After a while, we established that what she actually meant was that people who shared her views would need to design the parameters of others’ lives — for the “common good,” of course. She was very nice — more Tom Friedman than Mussolini — and would surely be horrified if I were to buy her a copy of Liberal Fascism and suggest that people like her are exactly what the book is about.
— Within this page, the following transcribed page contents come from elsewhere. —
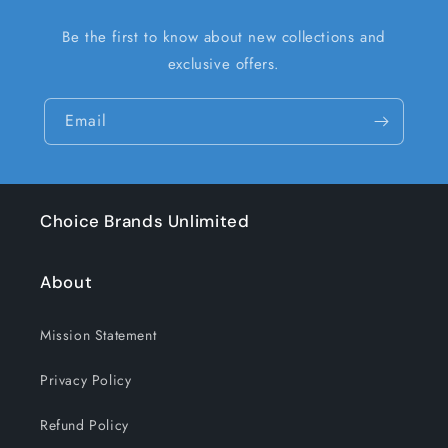
Be the first to know about new collections and
exclusive offers.
Email
Choice Brands Unlimited
About
Mission Statement
Privacy Policy
Refund Policy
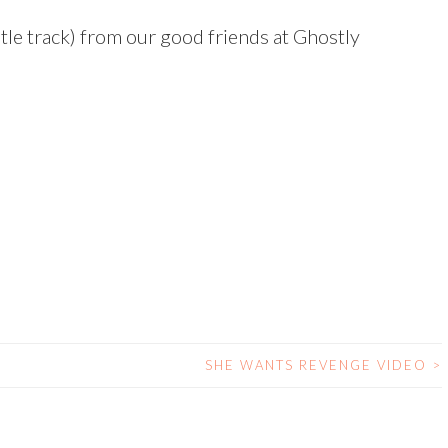
itle track) from our good friends at Ghostly
SHE WANTS REVENGE VIDEO
>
But neither her basic decency nor her naïveté can change the fact that she and her fellow panelists have succumbed to the totalitarian temptation, and adopted wholesale the seductive idea that the future is just too important to be left to individuals and free institutions and must thus be bent to the will of experts who happen to look very much like them.
This group, discovered early in the morning before the cameras and microphones had arrived and the day’s message had become filtered through them, summed up what I recognized last year in Zuccotti Park, and what you will find rather quickly if you peruse the various websites that Occupy has been running for its May Day events and beyond: The people involved in the movement have managed somehow to confuse their conception of the “public good” with the American “general will.” (Rousseau deserves some of the blame for this conflation, one suspects.) Thus, in the imaginations of the Occupiers, the American people — 99 percent of them, at least — serve as an enormous human Rorschach test, onto which the hopes and fears of a small minority of progressives are projected, and by which universal authority is claimed. It is a clever trick, but it is one that runs contrary to the American system of government and to the maintenance of a free and virtuous people.

 And it is one that, ultimately, requires government by an enlightened class at the expense of the best elements of both American democracy and republicanism.
Thankfully, such people root their convictions in some remarkable wishful thinking. All day yesterday, vast majorities of pedestrians walked directly through the hearts of the May Day protests without stopping. They went to work, they visited the bank, maybe they went to the movies or had lunch in a restaurant. In short, they did everything that they had been told not to.

 Yesterday’s “General Strike,” Occupy Wall Street claimed, was called against “a system that does not work for us.” But the “us” was presumptive. No doubt there are many in this country who would like to see change. But they will want a say in how such change comes about, and, as long as the Occupiers so widely and openly indulge the totalitarian temptation, and so long as they seek to impose from the outside their vision for utopia, Occupy Wall Street is destined to remain what it has always been: a group on the fringe.
— Charles C. W. Cooke is an editorial associate at National Review.